Los que conocemos a Cerezo desde hace tiempo no nos sorprendimos por la repercusión que logró, porque sabemos cómo puede impactar alguien con su experiencia e historia de vida en los ambientes sociales, empresariales, barriales o políticos, donde suele disertar (para que el lector forme su propio juicio respecto al profesional en cuestión sugerimos ver en Internet su charla TED).

Lo que sí fue aprovechado por operadores políticos opositores y algunos medios que no chequearon todos sus antecedentes, aumentado por el enorme amplificador de las redes sociales, fue el título de la última posición que Cerezo tuvo en relación de dependencia: “Gerente de Cultura y Felicidad”.

Las opiniones vertidas sin conocer acerca de que se trataba su trabajo, los ataques al Presidente por banalizar la felicidad y por elevación a todo el Gobierno por hacer estas charlas en lugar de ocuparse de la pobreza, se expandieron de forma tan rápida como superficial fue el análisis.

Podríamos llegar a coincidir, ya que no es motivo de este análisis, en que el título es al menos polémico.
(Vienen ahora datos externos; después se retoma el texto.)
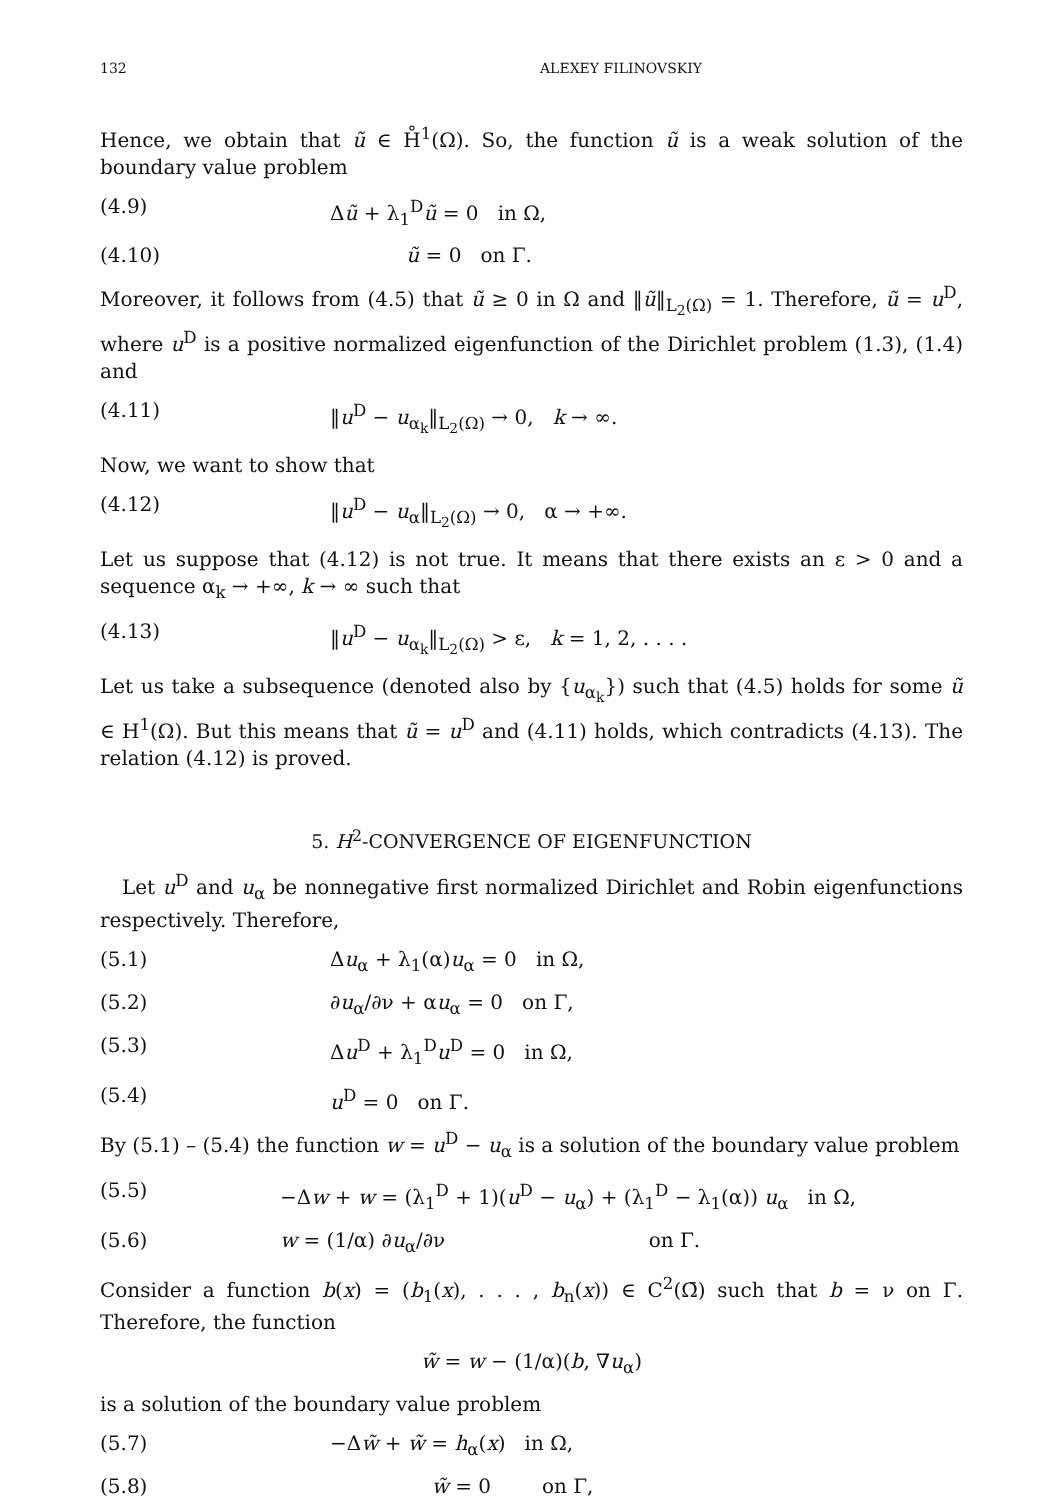132 ALEXEY FILINOVSKIY
Hence, we obtain that ũ ∈ H̊<sup>1</sup>(Ω). So, the function ũ is a weak solution of the boundary value problem
(4.9) Δũ + λ<sub>1</sub><sup>D</sup>ũ = 0 in Ω,
(4.10) ũ = 0 on Γ.
Moreover, it follows from (4.5) that ũ ≥ 0 in Ω and ‖ũ‖<sub>L<sub>2</sub>(Ω)</sub> = 1. Therefore, ũ = u<sup>D</sup>, where u<sup>D</sup> is a positive normalized eigenfunction of the Dirichlet problem (1.3), (1.4) and
(4.11) ‖u<sup>D</sup> − u<sub>α<sub>k</sub></sub>‖<sub>L<sub>2</sub>(Ω)</sub> → 0, k → ∞.
Now, we want to show that
(4.12) ‖u<sup>D</sup> − u<sub>α</sub>‖<sub>L<sub>2</sub>(Ω)</sub> → 0, α → +∞.
Let us suppose that (4.12) is not true. It means that there exists an ε > 0 and a sequence α<sub>k</sub> → +∞, k → ∞ such that
(4.13) ‖u<sup>D</sup> − u<sub>α<sub>k</sub></sub>‖<sub>L<sub>2</sub>(Ω)</sub> > ε, k = 1, 2, . . . .
Let us take a subsequence (denoted also by {u<sub>α<sub>k</sub></sub>}) such that (4.5) holds for some ũ ∈ H<sup>1</sup>(Ω). But this means that ũ = u<sup>D</sup> and (4.11) holds, which contradicts (4.13). The relation (4.12) is proved.
5. H<sup>2</sup>-CONVERGENCE OF EIGENFUNCTION
Let u<sup>D</sup> and u<sub>α</sub> be nonnegative first normalized Dirichlet and Robin eigenfunctions respectively. Therefore,
(5.1) Δu<sub>α</sub> + λ<sub>1</sub>(α)u<sub>α</sub> = 0 in Ω,
(5.2) ∂u<sub>α</sub>/∂ν + αu<sub>α</sub> = 0 on Γ,
(5.3) Δu<sup>D</sup> + λ<sub>1</sub><sup>D</sup>u<sup>D</sup> = 0 in Ω,
(5.4) u<sup>D</sup> = 0 on Γ.
By (5.1) – (5.4) the function w = u<sup>D</sup> − u<sub>α</sub> is a solution of the boundary value problem
(5.5) −Δw + w = (λ<sub>1</sub><sup>D</sup> + 1)(u<sup>D</sup> − u<sub>α</sub>) + (λ<sub>1</sub><sup>D</sup> − λ<sub>1</sub>(α)) u<sub>α</sub> in Ω,
(5.6) w = (1/α) ∂u<sub>α</sub>/∂ν on Γ.
Consider a function b(x) = (b<sub>1</sub>(x), . . . , b<sub>n</sub>(x)) ∈ C<sup>2</sup>(Ω̄) such that b = ν on Γ. Therefore, the function
w̃ = w − (1/α)(b, ∇u<sub>α</sub>)
is a solution of the boundary value problem
(5.7) −Δw̃ + w̃ = h<sub>α</sub>(x) in Ω,
(5.8) w̃ = 0 on Γ,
Marketinero o creativo para algunos, así como vendehumo o delirante para otros, poco se analizó sobre lo que hay detrás.

Pero la tarea allí no era menor: accionar y establecer parámetros para que los colaboradores de esa empresa sintieran orgullo de pertenecer, y de ese modo se generara un compromiso vital para el logro de resultados cualitativos y también económicos que permita a una organización trascender.

La ya famosa empresa de alpargatas que le dio ese título ciertamente no es en el mundo la única que tiene una posición como la descripta, aunque si los títulos que la definen varían mucho: gerente de cultura, de clima organizacional, de relación con los empleados, etcétera.

Hurgando más

Desde la década del '90 del siglo pasado, son muchos los papers y estudios que han logrado correlacionar resultados económicos de las empresas con compromiso de los empleados y clima laboral en las mismas.
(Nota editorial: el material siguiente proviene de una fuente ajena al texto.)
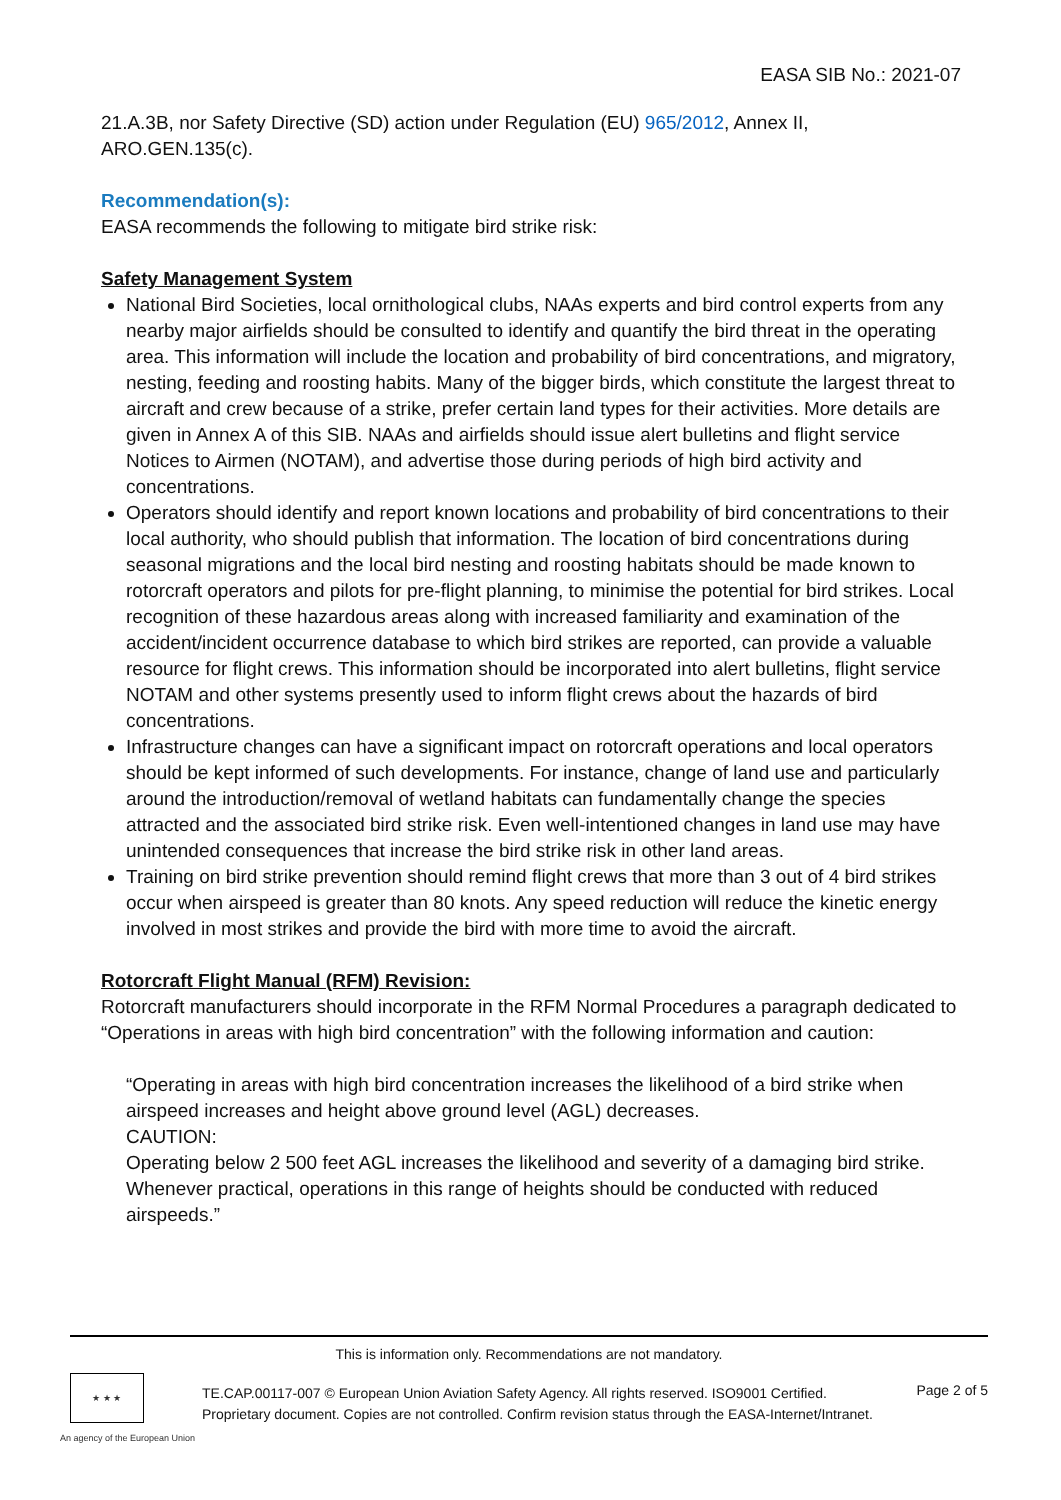EASA SIB No.: 2021-07
21.A.3B, nor Safety Directive (SD) action under Regulation (EU) 965/2012, Annex II, ARO.GEN.135(c).
Recommendation(s):
EASA recommends the following to mitigate bird strike risk:
Safety Management System
National Bird Societies, local ornithological clubs, NAAs experts and bird control experts from any nearby major airfields should be consulted to identify and quantify the bird threat in the operating area. This information will include the location and probability of bird concentrations, and migratory, nesting, feeding and roosting habits. Many of the bigger birds, which constitute the largest threat to aircraft and crew because of a strike, prefer certain land types for their activities. More details are given in Annex A of this SIB. NAAs and airfields should issue alert bulletins and flight service Notices to Airmen (NOTAM), and advertise those during periods of high bird activity and concentrations.
Operators should identify and report known locations and probability of bird concentrations to their local authority, who should publish that information. The location of bird concentrations during seasonal migrations and the local bird nesting and roosting habitats should be made known to rotorcraft operators and pilots for pre-flight planning, to minimise the potential for bird strikes. Local recognition of these hazardous areas along with increased familiarity and examination of the accident/incident occurrence database to which bird strikes are reported, can provide a valuable resource for flight crews. This information should be incorporated into alert bulletins, flight service NOTAM and other systems presently used to inform flight crews about the hazards of bird concentrations.
Infrastructure changes can have a significant impact on rotorcraft operations and local operators should be kept informed of such developments. For instance, change of land use and particularly around the introduction/removal of wetland habitats can fundamentally change the species attracted and the associated bird strike risk. Even well-intentioned changes in land use may have unintended consequences that increase the bird strike risk in other land areas.
Training on bird strike prevention should remind flight crews that more than 3 out of 4 bird strikes occur when airspeed is greater than 80 knots. Any speed reduction will reduce the kinetic energy involved in most strikes and provide the bird with more time to avoid the aircraft.
Rotorcraft Flight Manual (RFM) Revision:
Rotorcraft manufacturers should incorporate in the RFM Normal Procedures a paragraph dedicated to “Operations in areas with high bird concentration” with the following information and caution:
“Operating in areas with high bird concentration increases the likelihood of a bird strike when airspeed increases and height above ground level (AGL) decreases.
CAUTION:
Operating below 2 500 feet AGL increases the likelihood and severity of a damaging bird strike. Whenever practical, operations in this range of heights should be conducted with reduced airspeeds.”
This is information only. Recommendations are not mandatory.
★ ★ ★
An agency of the European Union
TE.CAP.00117-007 © European Union Aviation Safety Agency. All rights reserved. ISO9001 Certified.
Proprietary document. Copies are not controlled. Confirm revision status through the EASA-Internet/Intranet.
Page 2 of 5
Sin dudas, el pionero de estos estudios, el doctor. Robert Levering, a la postre fundador del Great Place to Work Institute. Fue de los primeros en demostrar empíricamente que las empresas que tenían un mejor clima laboral tenían mayor compromiso por parte de sus empleados y, a la vez, generaban mayor retorno para sus accionistas.

Muchos otros siguieron investigando el punto con apenas pequeñas variaciones de enfoque pero todos arribaban al mismo círculo virtuoso, con algunos matices sobre la magnitud del impacto. De cualquier manera, es tan profusa la investigación, los resultados y las conclusiones al respecto, que el postulado ha quedado demostrado.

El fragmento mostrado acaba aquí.